Cooperation in Wireless Networks: Node Assignment Strategies

Wednesday, March 1, 2006 - 10:00 p.m. to Thursday, March 2, 2006 - 10:55 p.m.

Featuring:
Aria Nosratinia, Associate Professor of Electrical Engineering
University of Texas at Dallas

Location: Engineering Tower 331

Abstract:

We consider cooperative wireless networks, in particular the non-altruistic variety where there are no pure relays and all nodes that are "on" have data of their own to transmit. In this context, we begin by presenting a coded cooperation framework, where cooperation is achieved in the context of channel coding. We then talk about node assignment strategies. In general, not all nodes in a wireless network wish to be involved in every transmission. So for a multi-node cooperation protocol, one needs strategies of grouping the nodes. We examine such strategies under two types of constraints:  distributed control and centralized control.
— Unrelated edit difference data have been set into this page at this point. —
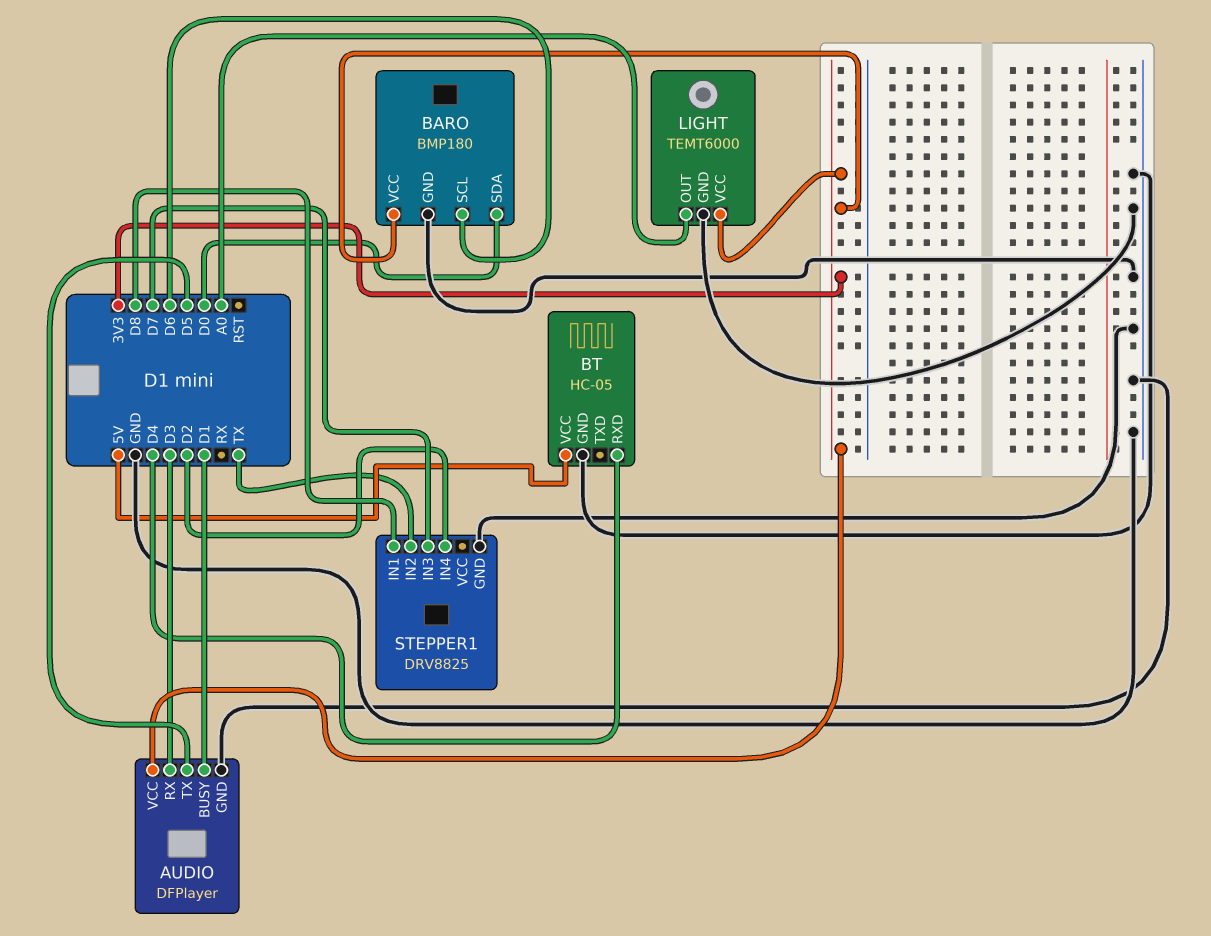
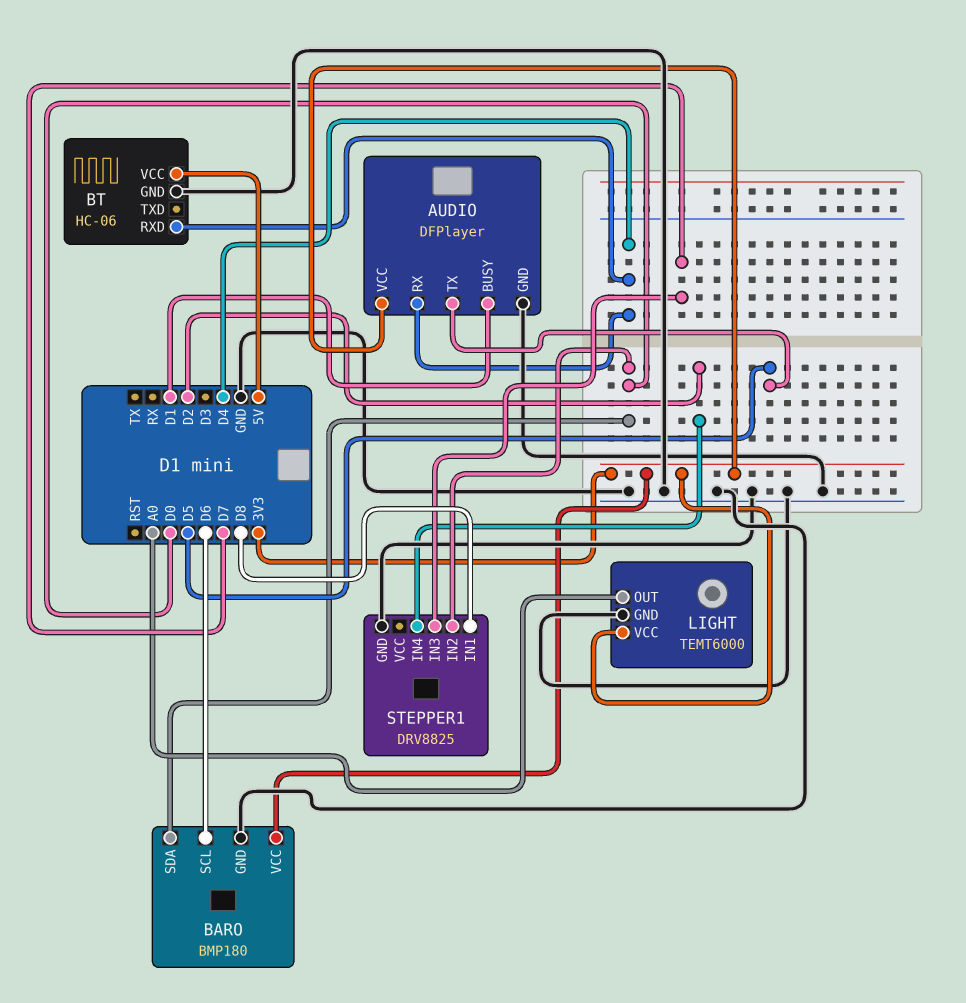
AUDIO pin RX: D3 -> D4
BT: HC-05 -> HC-06
STEPPER1 pin IN2: TX -> D0

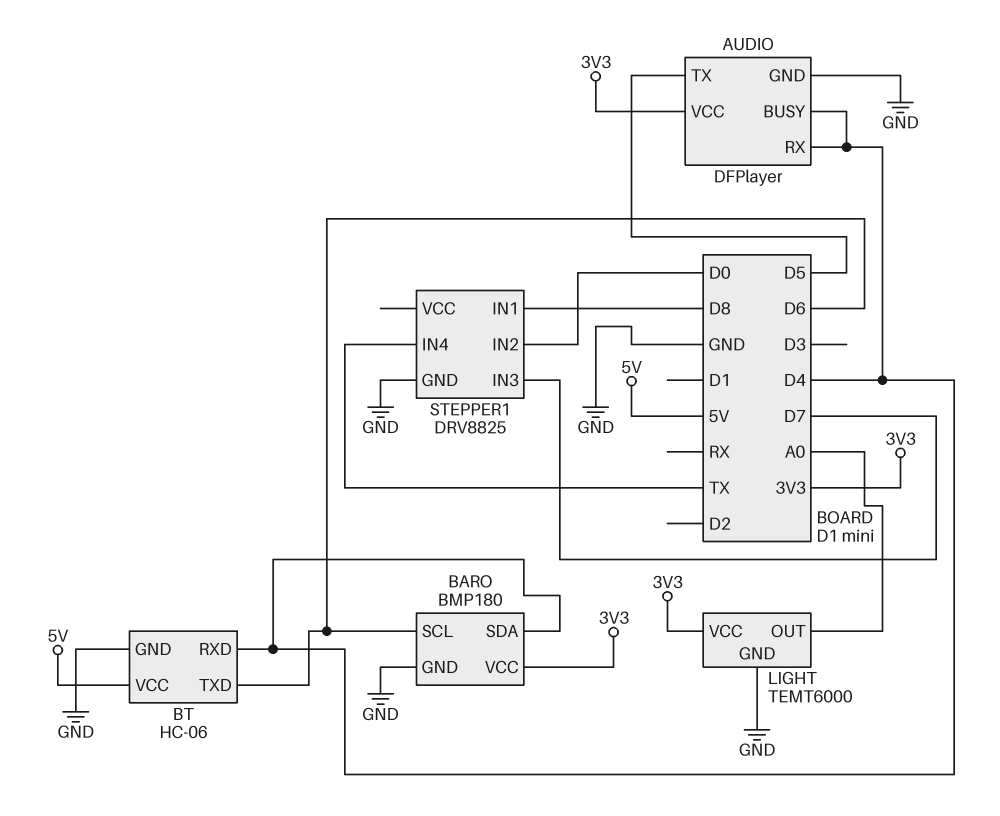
AUDIO pin BUSY: D1 -> D4
BARO pin SDA: D0 -> D4
BT pin TXD: none -> D6
STEPPER1 pin IN4: D2 -> TX

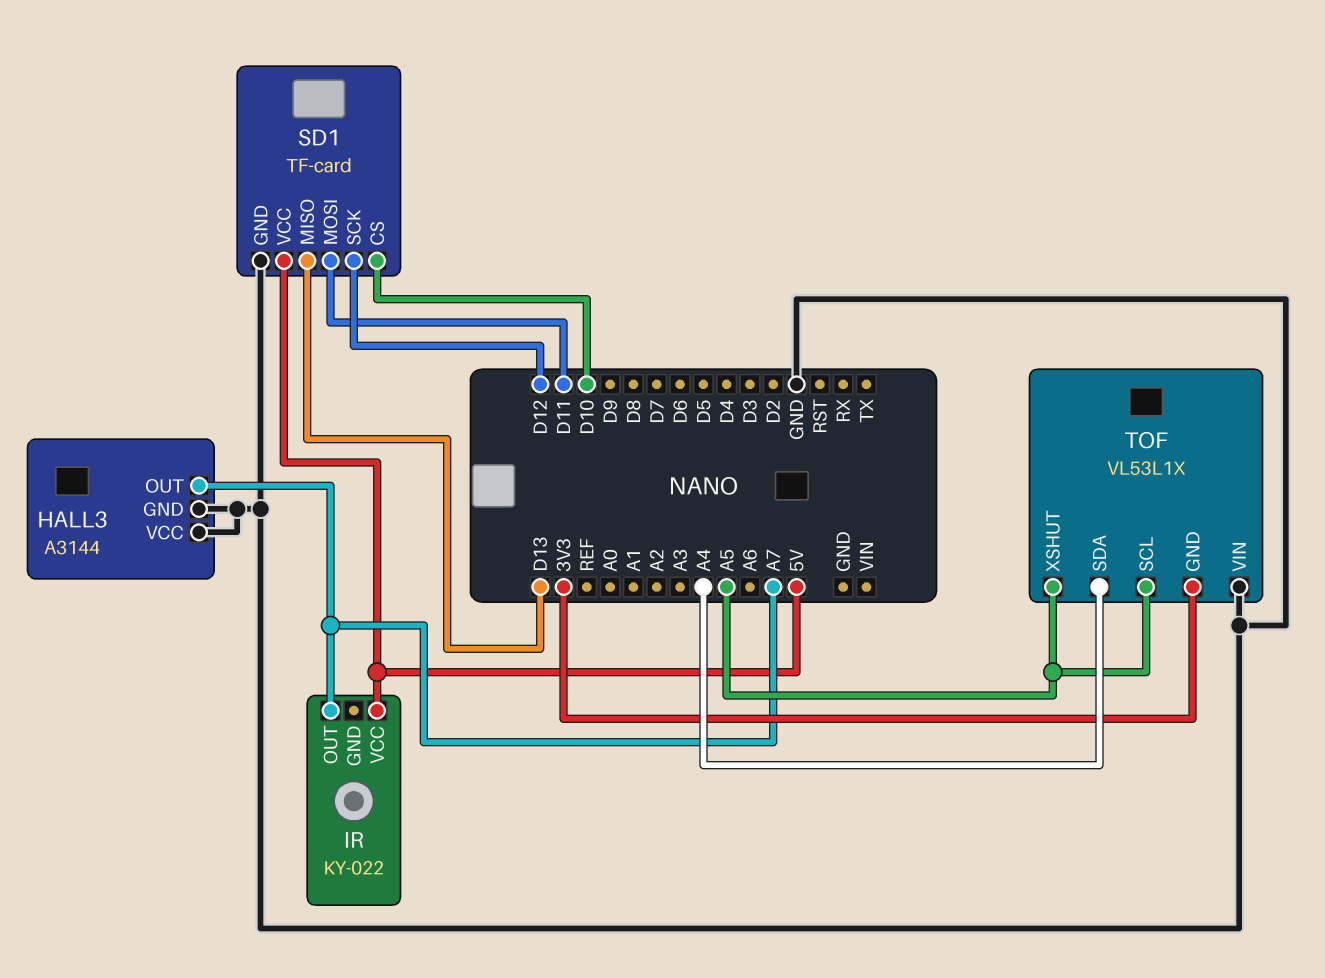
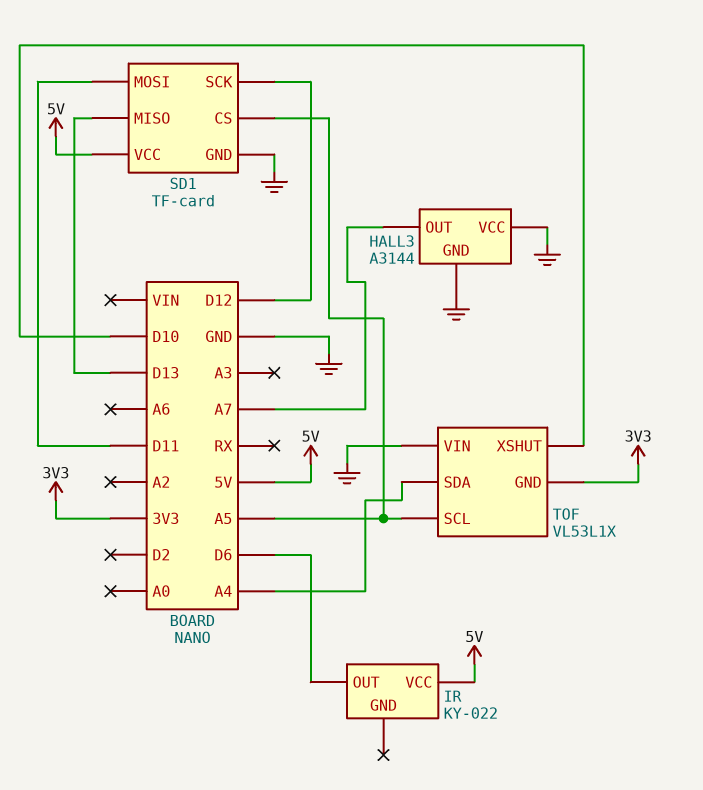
IR pin OUT: A7 -> D6
SD1 pin CS: D10 -> A5
TOF pin XSHUT: A5 -> D10

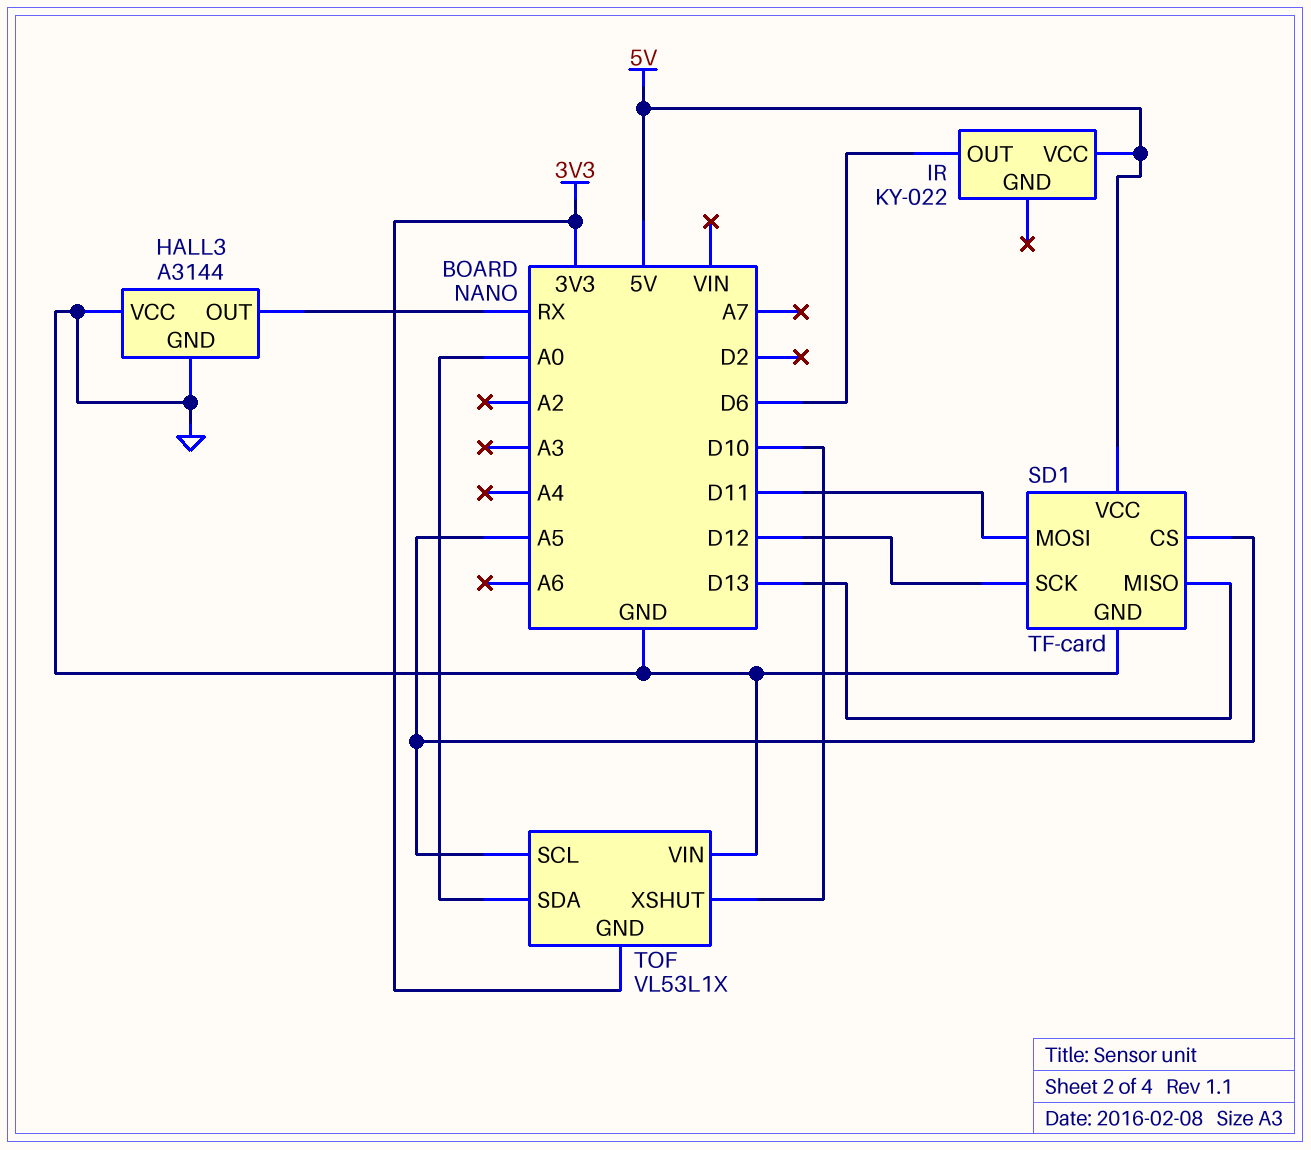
HALL3 pin OUT: A7 -> RX
TOF pin SDA: A4 -> A0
We show that there exist simple distributed strategies that guarantee full diversity (in the number of decoding attempts) over the network. Since the distributed strategies already achieve full diversity, centralized control does not provide any additional diversity gain, however, based on various amounts of channel state information being available to the central controller, significant gains are still possible over and above distributed control. We characterize these gains under a variety of conditions.

About the Speaker:

Aria Nosratinia received his Ph.D. in Electrical and Computer Engineering from the University of Illinois at Urbana-Champaign. During the academic year 1995-96, he was with Princeton University, Princeton, New Jersey. From 1996 to 1999, he was a visiting professor and faculty fellow at Rice University, Houston, Texas. Since July 1999, he has been on the faculty of the University of Texas at Dallas, where he is now Associate Professor of Electrical Engineering. Currently he is spending a sabbatical leave at UCLA. His interests lie in the broad area of information theory, coding, and signal processing, in particular various problems related to wireless networks. He received the National Science Foundation career award in January 2000.  He serves as associate editor for the IEEE Transactions on Image Processing and IEEE Wireless Communications.